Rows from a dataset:
+ + + + +
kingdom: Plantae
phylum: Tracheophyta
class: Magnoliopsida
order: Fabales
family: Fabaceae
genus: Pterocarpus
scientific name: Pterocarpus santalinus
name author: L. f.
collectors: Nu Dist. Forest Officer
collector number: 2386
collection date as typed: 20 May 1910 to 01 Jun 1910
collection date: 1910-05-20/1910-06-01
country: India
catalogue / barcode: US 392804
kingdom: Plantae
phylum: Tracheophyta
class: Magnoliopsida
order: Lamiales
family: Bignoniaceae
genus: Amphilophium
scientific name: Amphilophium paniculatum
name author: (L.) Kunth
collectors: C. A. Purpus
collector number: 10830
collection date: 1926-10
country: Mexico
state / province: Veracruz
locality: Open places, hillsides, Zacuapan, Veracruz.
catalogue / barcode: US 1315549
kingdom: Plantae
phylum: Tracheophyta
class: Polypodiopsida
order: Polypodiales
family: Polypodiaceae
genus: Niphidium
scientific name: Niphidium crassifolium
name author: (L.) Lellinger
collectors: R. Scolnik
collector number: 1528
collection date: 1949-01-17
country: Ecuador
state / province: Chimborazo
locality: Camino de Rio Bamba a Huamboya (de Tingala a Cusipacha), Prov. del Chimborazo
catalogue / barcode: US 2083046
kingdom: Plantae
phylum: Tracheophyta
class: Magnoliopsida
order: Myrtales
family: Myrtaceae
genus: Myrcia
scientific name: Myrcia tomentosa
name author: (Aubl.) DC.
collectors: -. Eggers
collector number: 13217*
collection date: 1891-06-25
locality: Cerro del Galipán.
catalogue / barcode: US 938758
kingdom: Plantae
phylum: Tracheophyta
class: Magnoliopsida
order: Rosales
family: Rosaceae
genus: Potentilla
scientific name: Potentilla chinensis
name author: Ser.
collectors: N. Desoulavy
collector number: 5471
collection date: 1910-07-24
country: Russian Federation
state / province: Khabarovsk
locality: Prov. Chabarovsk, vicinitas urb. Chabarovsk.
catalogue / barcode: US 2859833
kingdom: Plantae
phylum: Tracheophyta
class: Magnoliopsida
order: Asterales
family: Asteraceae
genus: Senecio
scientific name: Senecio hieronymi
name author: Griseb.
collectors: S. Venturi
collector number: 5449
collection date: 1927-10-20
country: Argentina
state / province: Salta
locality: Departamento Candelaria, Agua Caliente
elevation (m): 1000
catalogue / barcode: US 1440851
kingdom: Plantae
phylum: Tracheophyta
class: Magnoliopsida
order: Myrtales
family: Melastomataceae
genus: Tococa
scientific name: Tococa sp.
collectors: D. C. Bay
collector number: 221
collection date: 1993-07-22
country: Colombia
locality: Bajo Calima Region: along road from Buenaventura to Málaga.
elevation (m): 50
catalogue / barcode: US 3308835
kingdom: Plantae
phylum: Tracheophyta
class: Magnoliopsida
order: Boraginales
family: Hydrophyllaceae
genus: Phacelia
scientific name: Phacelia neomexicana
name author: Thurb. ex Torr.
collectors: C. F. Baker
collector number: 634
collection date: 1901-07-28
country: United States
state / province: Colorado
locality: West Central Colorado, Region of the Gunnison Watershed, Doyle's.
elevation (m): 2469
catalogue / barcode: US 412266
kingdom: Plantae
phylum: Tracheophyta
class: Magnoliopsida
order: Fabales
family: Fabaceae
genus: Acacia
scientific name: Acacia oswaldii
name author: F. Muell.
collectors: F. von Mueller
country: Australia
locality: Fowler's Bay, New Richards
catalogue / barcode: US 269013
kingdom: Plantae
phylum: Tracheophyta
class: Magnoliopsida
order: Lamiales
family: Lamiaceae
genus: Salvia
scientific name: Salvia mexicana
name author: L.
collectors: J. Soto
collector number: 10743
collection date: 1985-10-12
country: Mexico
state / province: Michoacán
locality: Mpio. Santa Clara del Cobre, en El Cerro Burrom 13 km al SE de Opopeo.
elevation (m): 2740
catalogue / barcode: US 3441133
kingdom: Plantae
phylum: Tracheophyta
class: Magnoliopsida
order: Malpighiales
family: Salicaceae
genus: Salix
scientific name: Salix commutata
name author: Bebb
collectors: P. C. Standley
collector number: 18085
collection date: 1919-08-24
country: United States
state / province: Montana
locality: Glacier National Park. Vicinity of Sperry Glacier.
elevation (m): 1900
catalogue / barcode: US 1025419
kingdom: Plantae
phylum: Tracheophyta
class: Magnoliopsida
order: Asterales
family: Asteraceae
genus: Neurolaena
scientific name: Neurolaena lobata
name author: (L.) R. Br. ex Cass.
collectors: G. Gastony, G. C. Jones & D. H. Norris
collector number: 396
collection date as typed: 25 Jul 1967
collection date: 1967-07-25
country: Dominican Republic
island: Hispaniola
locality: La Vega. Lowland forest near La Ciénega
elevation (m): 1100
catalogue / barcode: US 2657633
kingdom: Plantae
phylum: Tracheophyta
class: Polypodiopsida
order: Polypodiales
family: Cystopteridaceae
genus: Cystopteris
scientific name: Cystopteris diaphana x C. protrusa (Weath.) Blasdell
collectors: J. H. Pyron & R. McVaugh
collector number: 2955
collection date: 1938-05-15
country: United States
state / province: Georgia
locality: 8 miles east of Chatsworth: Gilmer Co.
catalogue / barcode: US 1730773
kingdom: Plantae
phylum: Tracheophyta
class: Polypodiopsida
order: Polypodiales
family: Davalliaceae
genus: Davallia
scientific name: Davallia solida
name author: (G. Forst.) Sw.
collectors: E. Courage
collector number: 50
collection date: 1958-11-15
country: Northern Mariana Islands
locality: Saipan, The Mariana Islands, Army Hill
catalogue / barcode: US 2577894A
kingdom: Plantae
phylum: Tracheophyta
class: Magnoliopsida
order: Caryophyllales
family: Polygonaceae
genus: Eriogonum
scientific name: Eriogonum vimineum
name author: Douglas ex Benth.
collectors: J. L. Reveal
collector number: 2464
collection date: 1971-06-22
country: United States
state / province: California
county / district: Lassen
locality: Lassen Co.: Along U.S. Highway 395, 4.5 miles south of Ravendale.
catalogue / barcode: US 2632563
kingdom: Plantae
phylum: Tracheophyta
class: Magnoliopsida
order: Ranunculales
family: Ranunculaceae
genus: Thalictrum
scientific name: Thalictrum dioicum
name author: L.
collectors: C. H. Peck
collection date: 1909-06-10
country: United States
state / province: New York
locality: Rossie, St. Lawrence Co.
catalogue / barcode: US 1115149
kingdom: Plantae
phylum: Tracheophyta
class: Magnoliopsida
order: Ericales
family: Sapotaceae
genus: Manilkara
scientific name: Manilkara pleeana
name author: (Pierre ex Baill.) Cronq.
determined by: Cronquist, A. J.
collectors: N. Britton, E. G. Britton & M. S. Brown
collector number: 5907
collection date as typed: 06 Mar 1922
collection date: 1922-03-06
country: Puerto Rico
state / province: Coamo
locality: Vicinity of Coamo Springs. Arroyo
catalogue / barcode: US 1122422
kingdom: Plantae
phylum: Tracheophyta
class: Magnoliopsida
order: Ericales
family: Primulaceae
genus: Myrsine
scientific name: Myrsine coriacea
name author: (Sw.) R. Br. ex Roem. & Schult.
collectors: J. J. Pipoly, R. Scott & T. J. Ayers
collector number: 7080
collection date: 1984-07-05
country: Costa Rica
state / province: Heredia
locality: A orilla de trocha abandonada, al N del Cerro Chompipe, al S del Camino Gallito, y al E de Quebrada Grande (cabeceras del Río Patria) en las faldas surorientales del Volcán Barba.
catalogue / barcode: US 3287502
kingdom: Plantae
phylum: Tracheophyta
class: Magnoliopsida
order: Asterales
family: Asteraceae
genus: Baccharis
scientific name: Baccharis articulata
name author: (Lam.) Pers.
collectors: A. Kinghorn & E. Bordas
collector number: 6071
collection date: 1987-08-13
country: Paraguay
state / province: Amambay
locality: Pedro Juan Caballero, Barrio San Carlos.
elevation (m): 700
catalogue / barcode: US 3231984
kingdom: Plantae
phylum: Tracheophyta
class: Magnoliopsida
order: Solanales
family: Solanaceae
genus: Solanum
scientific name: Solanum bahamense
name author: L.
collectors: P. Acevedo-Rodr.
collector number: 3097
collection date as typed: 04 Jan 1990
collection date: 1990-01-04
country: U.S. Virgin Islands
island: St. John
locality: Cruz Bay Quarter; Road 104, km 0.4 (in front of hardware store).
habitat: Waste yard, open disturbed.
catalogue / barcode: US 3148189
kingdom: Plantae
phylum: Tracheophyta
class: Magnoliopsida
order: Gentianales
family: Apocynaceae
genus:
+ + + + +
#### What is expected:
Copy out the lines from the start of the rows through the line containing "collection date as typed: 20", inclusive.

#### Answer below:
kingdom: Plantae
phylum: Tracheophyta
class: Magnoliopsida
order: Fabales
family: Fabaceae
genus: Pterocarpus
scientific name: Pterocarpus santalinus
name author: L. f.
collectors: Nu Dist. Forest Officer
collector number: 2386
collection date as typed: 20 May 1910 to 01 Jun 1910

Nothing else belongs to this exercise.